Ultrasound scan of medial meniscus of stifle revealing irregular medial meniscus

How are ligament injuries caused?

They can occur in multiple ways such as direct trauma, abnormal or excessive forces placed on a joint eg. turning at speed. In cases of complete rupture there can be instability of the affected joint. Common Ligament injuries in the horse include:

·      Suspensory ligament desmitis

·      Collateral ligaments of the coffin joint, fetlock joint and hock joints

·      Palmar annular ligament of the fetlock

·      Accessory (check) ligament of the deep flexor tendon

·      Meniscal and cruciate ligaments of the stifle.

Diagnosis of ligament injuries

In severe cases of ligament injury the presence of heat, swelling and pain on palpation may be present.  To aid localisation of injury, ultrasound can confirm the diagnosis. In other cases which are more subtle or involved within the hoof a full lameness, further investigation may be required. This would involve such procedures as nerve blocks followed by radiography, ultrasonography and in certain cases advanced procedures such as magnetic resonance imaging (MRI) to obtain a diagnosis.

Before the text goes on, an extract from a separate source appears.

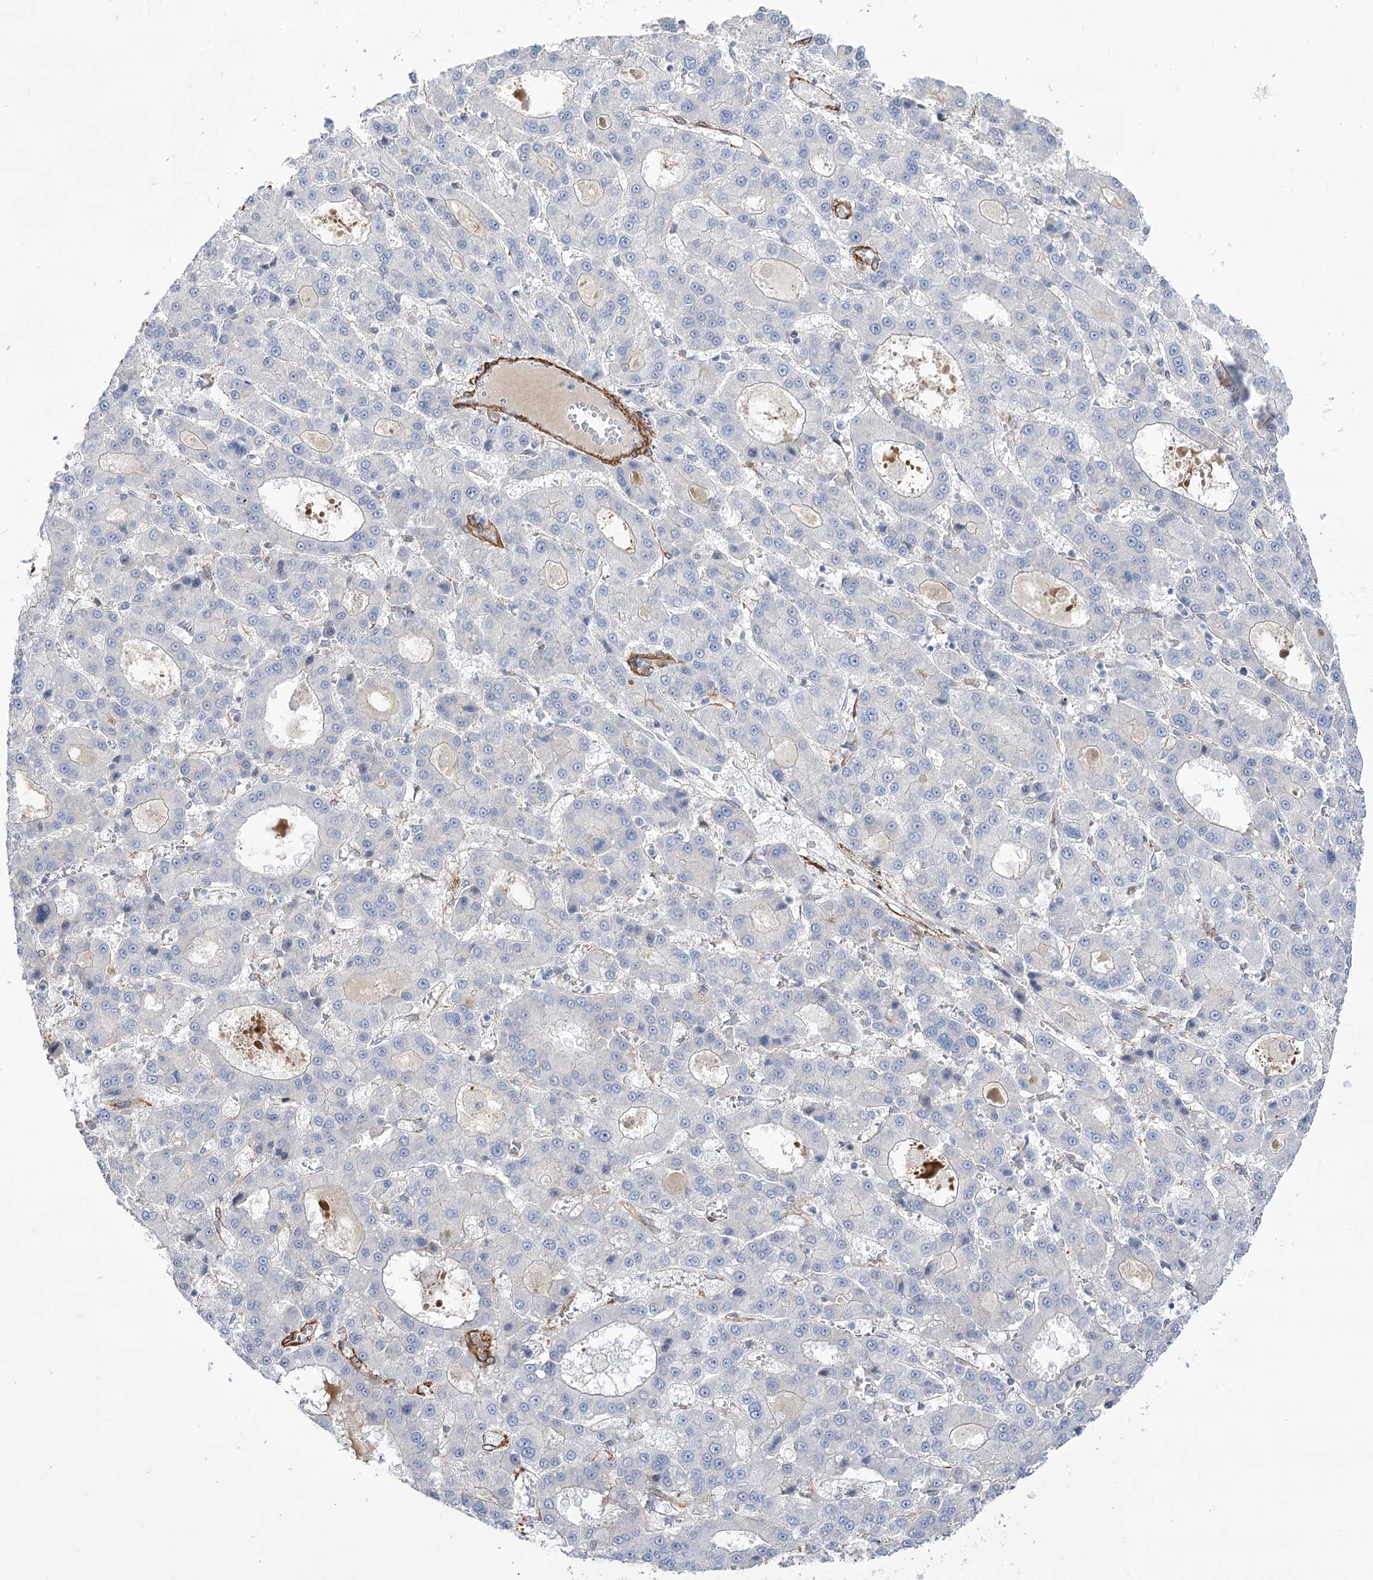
{"staining": {"intensity": "negative", "quantity": "none", "location": "none"}, "tissue": "liver cancer", "cell_type": "Tumor cells", "image_type": "cancer", "snomed": [{"axis": "morphology", "description": "Carcinoma, Hepatocellular, NOS"}, {"axis": "topography", "description": "Liver"}], "caption": "Photomicrograph shows no protein positivity in tumor cells of liver cancer tissue.", "gene": "WASHC3", "patient": {"sex": "male", "age": 70}}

Treatment of ligament injuries

The initial treatment of these injuries are often managed similar to that of tendon injuries and can be a combination of:

·    Box rest.
·    Ice application or cold hosing 2-3 times daily and/or application of kaolin poultice
·    Bandaging to immobilise the limb
·    Anti-inflammatories such as ‘bute’ to aid in reduction of swelling and provide pain relief.

This is often followed by a slow rehabilitation plan which often takes at least 9 month to resume normal exercise programme if successful. This rehabilitation might initially involve a period of box rest followed by controlled walking, often for 3 months.

Portable shockwave machine

Portable shockwave machine

Other treatment options

These treatment options are similar to those of tendon injuries:

·      Surgery can be used to evaluate further the extent of injury or debride lesions. In proximal suspensory desmitis a lateral plantar nerve neurectomy and fasciotomy is sometimes performed to alleviate symptoms of lameness.

·      Platelet derived plasma

·      Stem cells

·      Extracorporal shockwave therapy. This involves the delivery of high impact short duration physical ‘shock waves’ to an area of damaged or inflamed tissue.